[[ Records supplied, beginning ]]

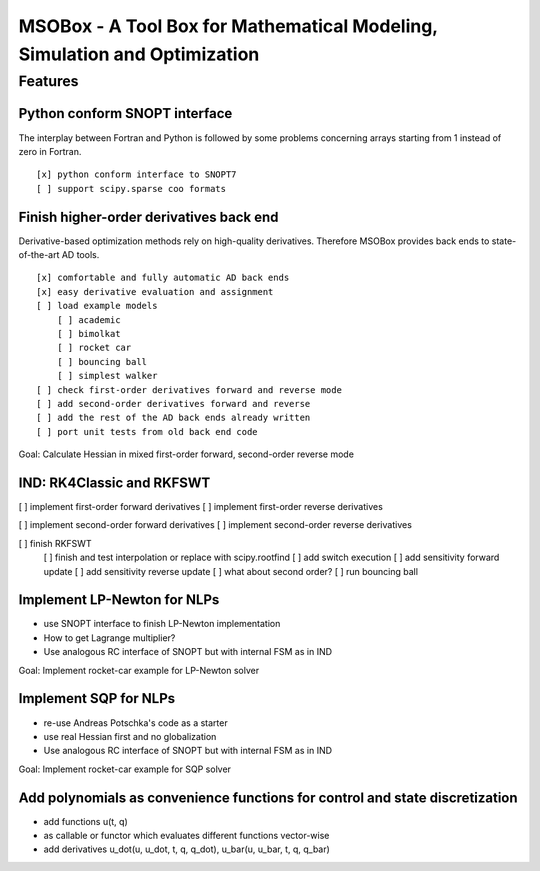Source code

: ==========================================================================
MSOBox - A Tool Box for Mathematical Modeling, Simulation and Optimization
==========================================================================

Features
========

Python conform SNOPT interface
------------------------------

The interplay between Fortran and Python is followed by some problems concerning
arrays starting from 1 instead of zero in Fortran. ::

[x] python conform interface to SNOPT7
[ ] support scipy.sparse coo formats


Finish higher-order derivatives back end
----------------------------------------

Derivative-based optimization methods rely on high-quality derivatives.
Therefore MSOBox provides back ends to state-of-the-art AD tools. ::

    [x] comfortable and fully automatic AD back ends
    [x] easy derivative evaluation and assignment
    [ ] load example models
        [ ] academic
        [ ] bimolkat
        [ ] rocket car
        [ ] bouncing ball
        [ ] simplest walker
    [ ] check first-order derivatives forward and reverse mode
    [ ] add second-order derivatives forward and reverse
    [ ] add the rest of the AD back ends already written
    [ ] port unit tests from old back end code

Goal: Calculate Hessian in mixed first-order forward, second-order reverse mode


IND: RK4Classic and RKFSWT
--------------------------

[ ] implement first-order forward derivatives
[ ] implement first-order reverse derivatives

[ ] implement second-order forward derivatives
[ ] implement second-order reverse derivatives

[ ] finish RKFSWT
  [ ] finish and test interpolation or replace with scipy.rootfind
  [ ] add switch execution
  [ ] add sensitivity forward update
  [ ] add sensitivity reverse update
  [ ] what about second order?
  [ ] run bouncing ball


Implement LP-Newton for NLPs
----------------------------

* use SNOPT interface to finish LP-Newton implementation
* How to get Lagrange multiplier?
* Use analogous RC interface of SNOPT but with internal FSM as in IND

Goal: Implement rocket-car example for LP-Newton solver


Implement SQP for NLPs
----------------------

* re-use Andreas Potschka's code as a starter
* use real Hessian first and no globalization
* Use analogous RC interface of SNOPT but with internal FSM as in IND

Goal: Implement rocket-car example for SQP solver


Add polynomials as convenience functions for control and state discretization
-----------------------------------------------------------------------------

* add functions u(t, q)
* as callable or functor which evaluates different functions vector-wise
* add derivatives u_dot(u, u_dot, t, q, q_dot), u_bar(u, u_bar, t, q, q_bar)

[[ Records supplied, end ]]

→ **Task**
The lines needed are those in the data above that hold the string "scipy"; copy each of them.

→ **Written response**
[ ] support scipy.sparse coo formats
  [ ] finish and test interpolation or replace with scipy.rootfind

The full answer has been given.